Les logettes sont par exemple favorables à la santé des mamelles mais moins à celle des pieds, à l’inverse de l’aire paillée. On sait également qu’un excès d’azote dans l’alimentation n’est pas favorable à la santé du pied.

Un groupe de travail au niveau national intitulé «Parabov’» a adopté cette approche systématique de la santé du pied afin de mieux connaître les facteurs de risque et d’orienter les choix génétiques. Le pied bovin reste néanmoins le parent pauvre, contrairement à la santé des mamelles regrette Marc Delacroix, qui intervient également dans les écoles vétérinaires et déplore le manque de moyens consacrés à cette partie de l’anatomie bovine par les universités françaises, contrairement à leurs homologues d’outre-Rhin. Un travail de formation énorme reste à faire auprès des vétérinaires, des pareurs et des éleveurs pour agir sur cet aspect fondamental qui constitue un motif majeur de réforme prématurée dans les troupeaux laitiers.
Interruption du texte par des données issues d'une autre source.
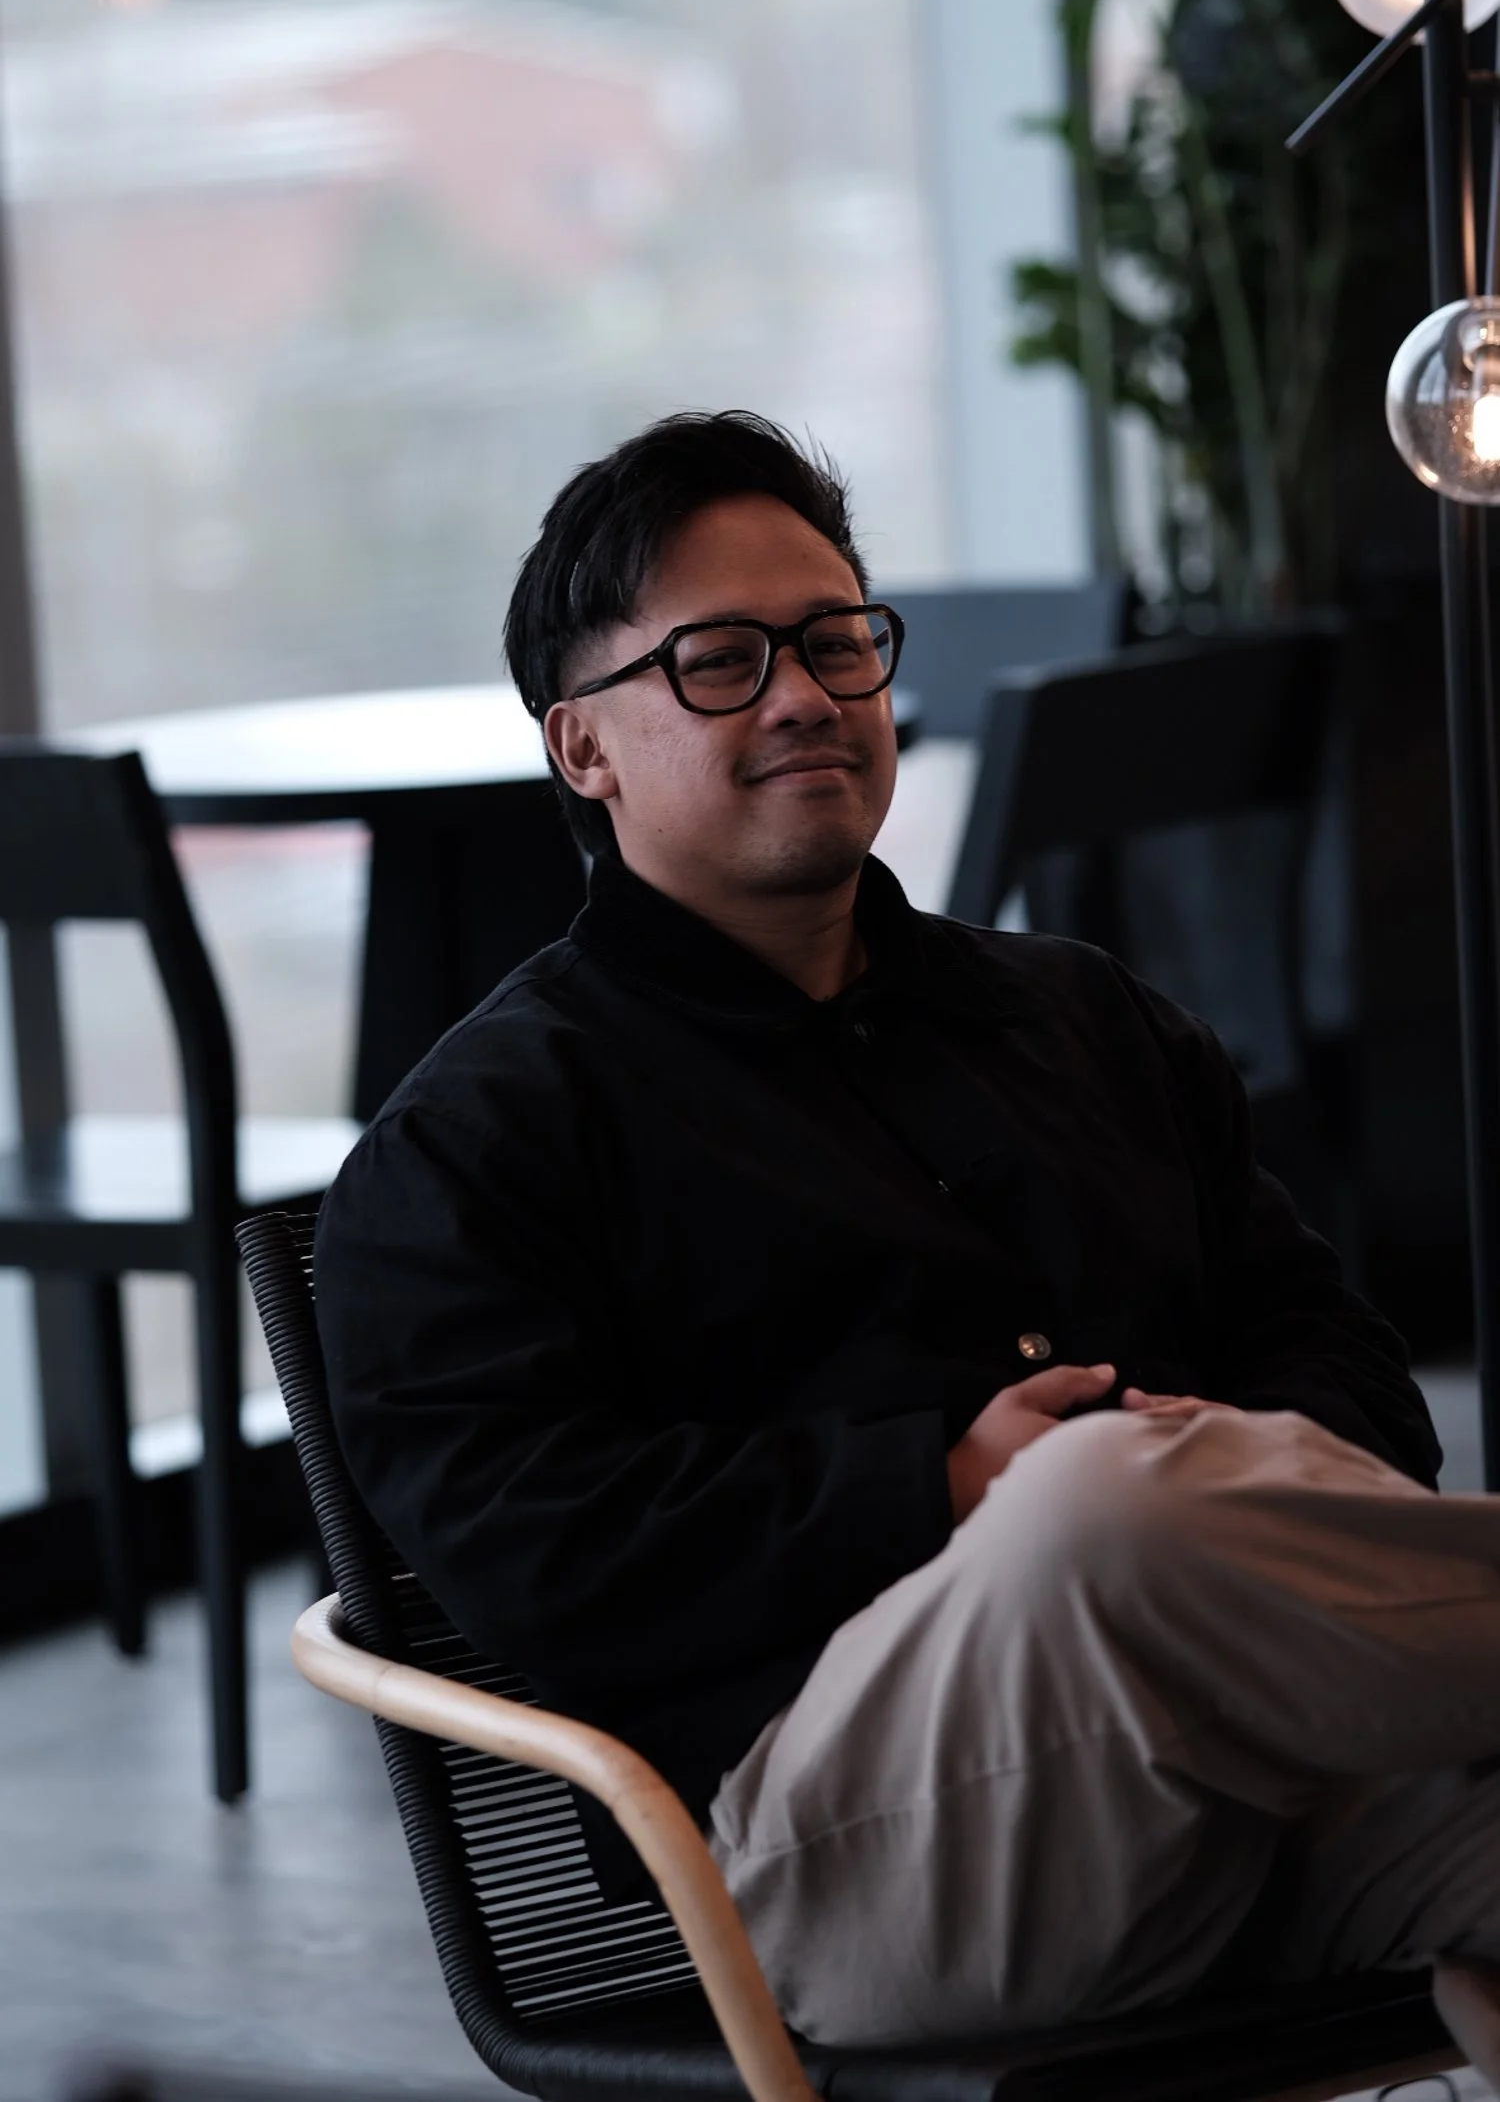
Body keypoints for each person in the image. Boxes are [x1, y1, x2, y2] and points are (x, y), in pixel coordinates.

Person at [315, 410, 1500, 2072]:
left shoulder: (1088, 1018)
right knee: (1090, 1502)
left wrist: (1223, 1466)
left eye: (835, 641)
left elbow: (1346, 1361)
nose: (804, 692)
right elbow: (536, 1549)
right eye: (719, 661)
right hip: (847, 1864)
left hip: (1257, 1768)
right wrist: (947, 1487)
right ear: (581, 749)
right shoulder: (478, 1143)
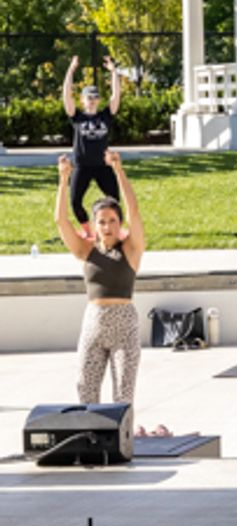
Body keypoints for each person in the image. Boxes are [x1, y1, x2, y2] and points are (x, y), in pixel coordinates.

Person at [55, 150, 144, 406]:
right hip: (93, 322)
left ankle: (120, 444)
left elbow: (135, 212)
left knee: (122, 395)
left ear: (120, 222)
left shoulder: (131, 249)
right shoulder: (87, 250)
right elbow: (61, 221)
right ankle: (91, 443)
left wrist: (119, 171)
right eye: (102, 222)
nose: (108, 227)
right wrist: (63, 180)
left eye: (113, 221)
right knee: (85, 389)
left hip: (124, 324)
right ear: (94, 225)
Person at [62, 55, 122, 234]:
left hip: (103, 166)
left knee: (115, 201)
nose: (92, 100)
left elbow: (116, 95)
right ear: (83, 100)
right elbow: (66, 95)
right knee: (75, 202)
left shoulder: (105, 115)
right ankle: (89, 231)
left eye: (95, 97)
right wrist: (71, 70)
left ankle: (113, 230)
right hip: (82, 166)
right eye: (89, 98)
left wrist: (113, 73)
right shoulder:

TEMOIGNAGE de Xavier RALLET

Agriculteur au GAEC du village à Cirey les Mareilles

Xavier a accueilli la formation sur son exploitation. Il a ainsi pu constater l’évolution de ses animaux entre les deux sessions de parage. Il effectue lui-même un parage fonctionnel deux fois par an sur son troupeau laitier constitué d’une soixantaine de montbéliardes, et sur son troupeau allaitant. Une tâche qu’il apprécie d’exécuter et qui lui permet de décrypter la santé de ses animaux. Il a appris à parer lorsqu’il était à l’école de Droyes, avec un pareur équipé d’une cage professionnelle comparable à celle acquise par le pôle élevage de la Chambre d’Agriculture.

«Cette formation m’a été salutaire car elle m’a permis de rafraîchir mes connaissances et d’améliorer mes pratiques. J’ai vu apparaître la dermatite digitée sur mon troupeau, une maladie dont on ne parlait pas au lycée agricole. Je la traitais à l’antibiotique alors qu’un parage bien exécuté suffit. En outre, j’ai abandonné la pose de pansements qui constituent des foyers d’infection. Une encoche de côté suffit souvent à évacuer les jus».

Grâce aux vêlages groupés en été, les vaches ne sont pas poussées au niveau de l’azote, un facteur de risque que l’éleveur a pu identifier concrètement avec son technicien d’élevage, David Bouthors. La séparation du troupeau en deux lots avec des apports énergétiques différentiés a eu des répercussions significatives sur les boiteries.